## Task description
Please revise the items below by replacing "chart" with "graph" and leaving every other word as it is. Leave out the pictures when you write them back.

--------------------------------------------------

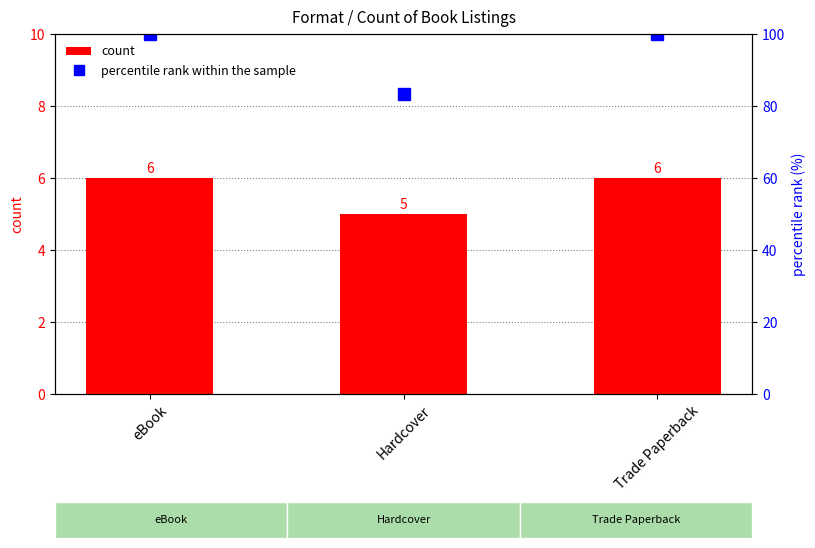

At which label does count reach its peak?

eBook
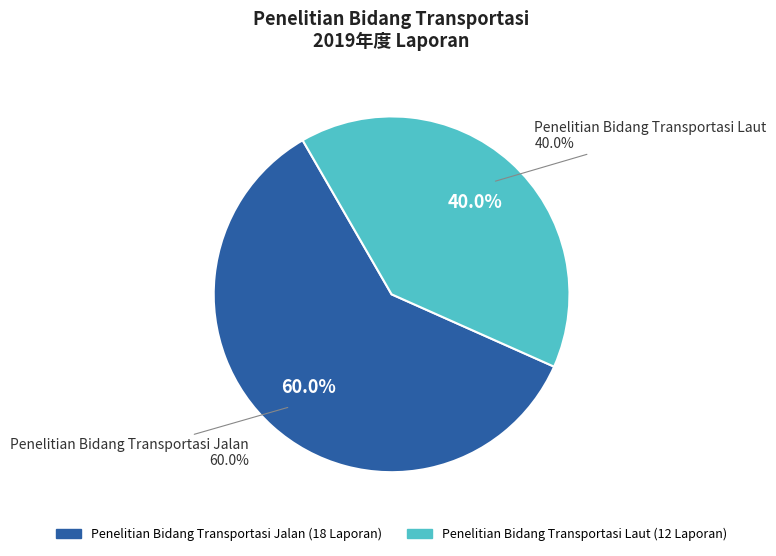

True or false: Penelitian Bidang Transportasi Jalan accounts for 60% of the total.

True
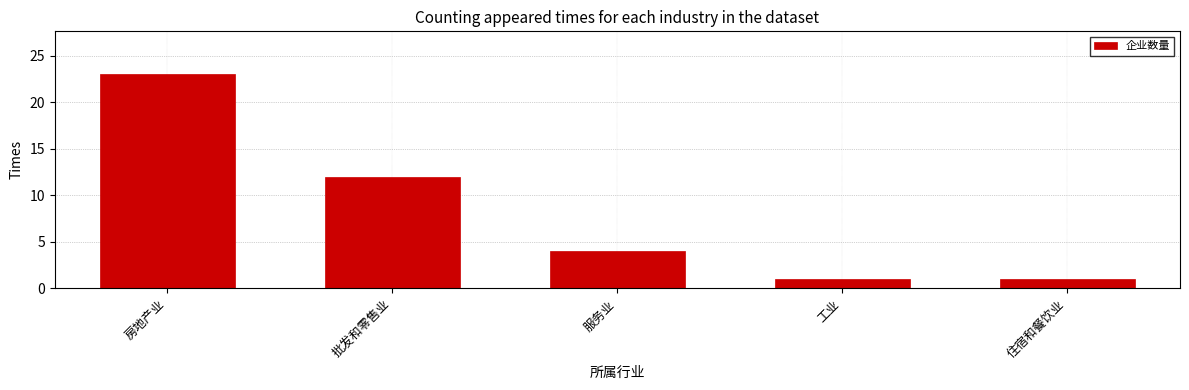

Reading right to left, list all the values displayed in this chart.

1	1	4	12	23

--------------------------------------------------

## Expected output
At which label does count reach its peak?

eBook

True or false: Penelitian Bidang Transportasi Jalan accounts for 60% of the total.

True

Reading right to left, list all the values displayed in this graph.

1	1	4	12	23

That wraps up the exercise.